El estilo de Gato recuerda al barroco por su densidad, riqueza de metáforas y enumeraciones. Las descripciones son elaboradas y detalladas, con una tendencia a lo abigarrado y lo ornamental, especialmente en las imágenes visuales. Como el barroco, enfatiza la fugacidad de la vida y la inevitabilidad de la muerte, explorando la belleza en lo grotesco. A pesar de su herencia clásica, Gato utiliza un lenguaje que resuena con sensibilidades modernas, con un tono confesional e introspectivo que conecta con el lector. La fragmentación narrativa y el uso de voces múltiples reflejan una sensibilidad posmoderna, que rompe con estructuras lineales y homogéneas.
Gato dialoga con autores como Leopoldo María Panero, Arthur Schopenhauer y Rimbaud, incorporando ecos de sus estilos y temáticas. Esto no solo enriquece su lenguaje, sino que también lo conecta con una tradición literaria de lo marginal y lo existencial. El uso de citas y referencias bíblicas aporta un tono solemne y universal, en contraste con las imágenes grotescas. Esto crea una tensión estilística que refuerza el impacto del texto.
Las metáforas de Gato son complejas y densas, a menudo combinando elementos dispares para crear imágenes impactantes. El autor emplea listas y enumeraciones para crear una sensación de acumulación y desbordamiento, reforzando el caos emocional y temático del texto. La obra está llena de contrastes entre lo sublime y lo grotesco, lo efímero y lo eterno, la luz y la oscuridad. Este recurso subraya la tensión entre los extremos de la experiencia humana.

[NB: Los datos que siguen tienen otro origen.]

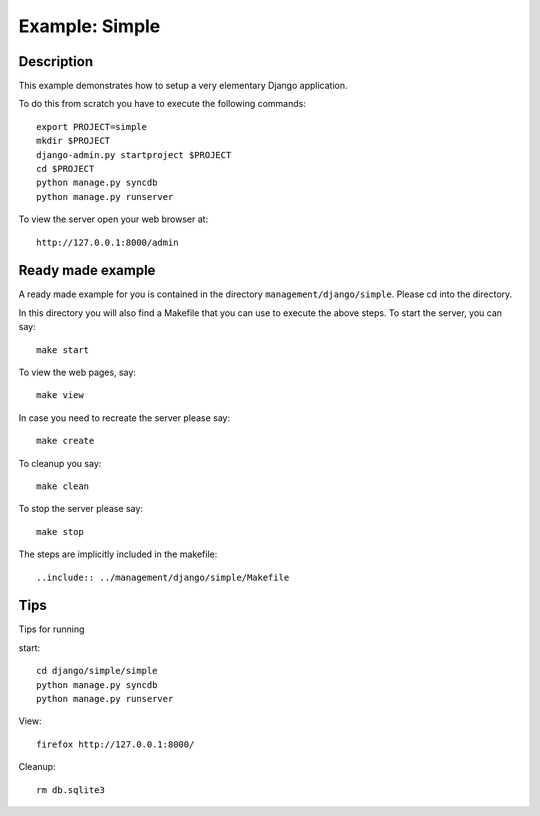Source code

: 
Example: Simple
======================================================================

Description
----------------------------------------------------------------------

This example demonstrates how to setup a very elementary Django
application.


To do this from scratch you have to execute the following commands::

     export PROJECT=simple
     mkdir $PROJECT
     django-admin.py startproject $PROJECT
     cd $PROJECT
     python manage.py syncdb
     python manage.py runserver

To view the server open your web browser at::

     http://127.0.0.1:8000/admin


Ready made example
----------------------------------------------------------------------

A ready made example for you is contained in the directory
``management/django/simple``. Please cd into the directory.

In this directory you will also find a Makefile that you can use to
execute the above steps. To start the server, you can say::

  make start

To view the web pages, say::

  make view

In case you need to recreate the server please say::

  make create

To cleanup you say::

  make clean

To stop the server please say::

  make stop

The steps are implicitly included in the makefile::

  ..include:: ../management/django/simple/Makefile


Tips
----------------------------------------------------------------------

Tips for running   

start::

   cd django/simple/simple
   python manage.py syncdb
   python manage.py runserver

View::
   
   firefox http://127.0.0.1:8000/

Cleanup::

  rm db.sqlite3 
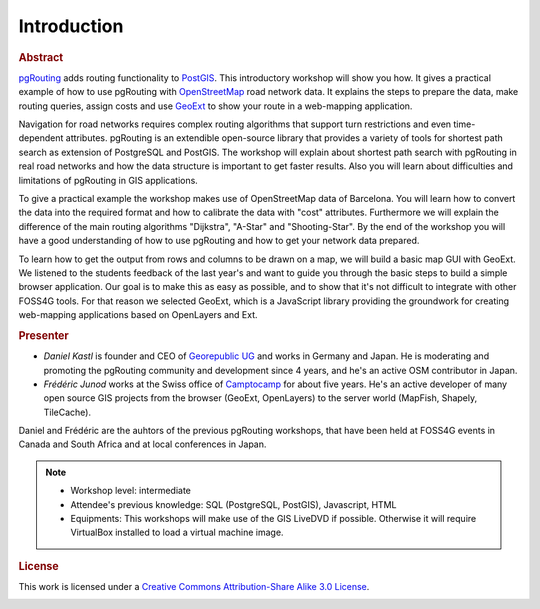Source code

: ==============================================================================================================
Introduction
==============================================================================================================

.. rubric:: Abstract

`pgRouting <http://www.pgrouting.org>`_ adds routing functionality to `PostGIS <http://www.postgis.org>`_. This introductory workshop will show you how. It gives a practical example of how to use pgRouting with `OpenStreetMap <http://www.openstreetmap.org>`_ road network data. It explains the steps to prepare the data, make routing queries, assign costs and use `GeoExt <http://www.geoext.org>`_ to show your route in a web-mapping application.

Navigation for road networks requires complex routing algorithms that support turn restrictions and even time-dependent attributes. pgRouting is an extendible open-source library that provides a variety of tools for shortest path search as extension of PostgreSQL and PostGIS. The workshop will explain about shortest path search with pgRouting in real road networks and how the data structure is important to get faster results. Also you will learn about difficulties and limitations of pgRouting in GIS applications.

To give a practical example the workshop makes use of OpenStreetMap data of Barcelona. You will learn how to convert the data into the required format and how to calibrate the data with "cost" attributes. Furthermore we will explain the difference of the main routing algorithms "Dijkstra", "A-Star" and "Shooting-Star". By the end of the workshop you will have a good understanding of how to use pgRouting and how to get your network data prepared.

To learn how to get the output from rows and columns to be drawn on a map, we will build a basic map GUI with GeoExt. We listened to the students feedback of the last year's and want to guide you through the basic steps to build a simple browser application. Our goal is to make this as easy as possible, and to show that it's not difficult to integrate with other FOSS4G tools. For that reason we selected GeoExt, which is a JavaScript library providing the groundwork for creating web-mapping applications based on OpenLayers and Ext.

.. rubric:: Presenter

* *Daniel Kastl* is founder and CEO of `Georepublic UG <http://georepublic.de>`_ and works in Germany and Japan. He is moderating and promoting the pgRouting community and development since 4 years, and he's an active OSM contributor in Japan.

* *Frédéric Junod* works at the Swiss office of `Camptocamp <http://www.camptocamp.com>`_ for about five years. He's an active developer of many open source GIS projects from the browser (GeoExt, OpenLayers) to the server world (MapFish, Shapely, TileCache).

Daniel and Frédéric are the auhtors of the previous pgRouting workshops, that have been held at FOSS4G events in Canada and South Africa and at local conferences in Japan.


.. note::

	* Workshop level: intermediate
	* Attendee's previous knowledge: SQL (PostgreSQL, PostGIS), Javascript, HTML
	* Equipments: This workshops will make use of the GIS LiveDVD if possible. Otherwise it will require VirtualBox installed to load a virtual machine image.


.. rubric:: License

This work is licensed under a `Creative Commons Attribution-Share Alike 3.0 License <http://creativecommons.org/licenses/by-sa/3.0/>`_.

.. image:: images/license.png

El yo lírico habla desde una experiencia profundamente personal, compartiendo sus tormentos, caídas y desilusiones de manera desgarradora. Esto crea una conexión íntima con el lector, que se siente interpelado por el dolor y la desesperación evocados. El tono apocalíptico refuerza la idea de un mundo que colapsa, ya sea a nivel personal o universal. Las imágenes de destrucción, fuego y caos evocan un sentido de urgencia y fatalidad.
Aunque no sigue un esquema métrico tradicional, el poemario tiene un ritmo cuidado que refuerza la intensidad emocional. A veces es pausado y contemplativo; otras, frenético y caótico. Gato utiliza aliteraciones, repeticiones y juegos sonoros para añadir musicalidad a su poesía. Esto contrasta con el contenido sombrío, creando una experiencia estética que mezcla lo bello con lo perturbador.
Gato bebe de la poesía barroca, simbolista y existencialista, utilizando sus recursos para explorar los grandes temas de la humanidad: el dolor, la muerte y la búsqueda de sentido. Su lenguaje irracionalista, su enfoque en lo grotesco y su estructura fragmentada lo colocan en el ámbito de la poesía contemporánea, con una voz única y desafiante.
El lenguaje poético y el estilo literario de 72 Demonios son herramientas fundamentales para transmitir el universo temático de Javier Gato. Su mezcla de crudeza y simbolismo, barroquismo y modernidad, lo convierten en una obra que desafía las expectativas del lector y lo sumerge en una experiencia estética única. Gato demuestra que la poesía puede ser al mismo tiempo brutal y sublime, perturbadora y hermosa.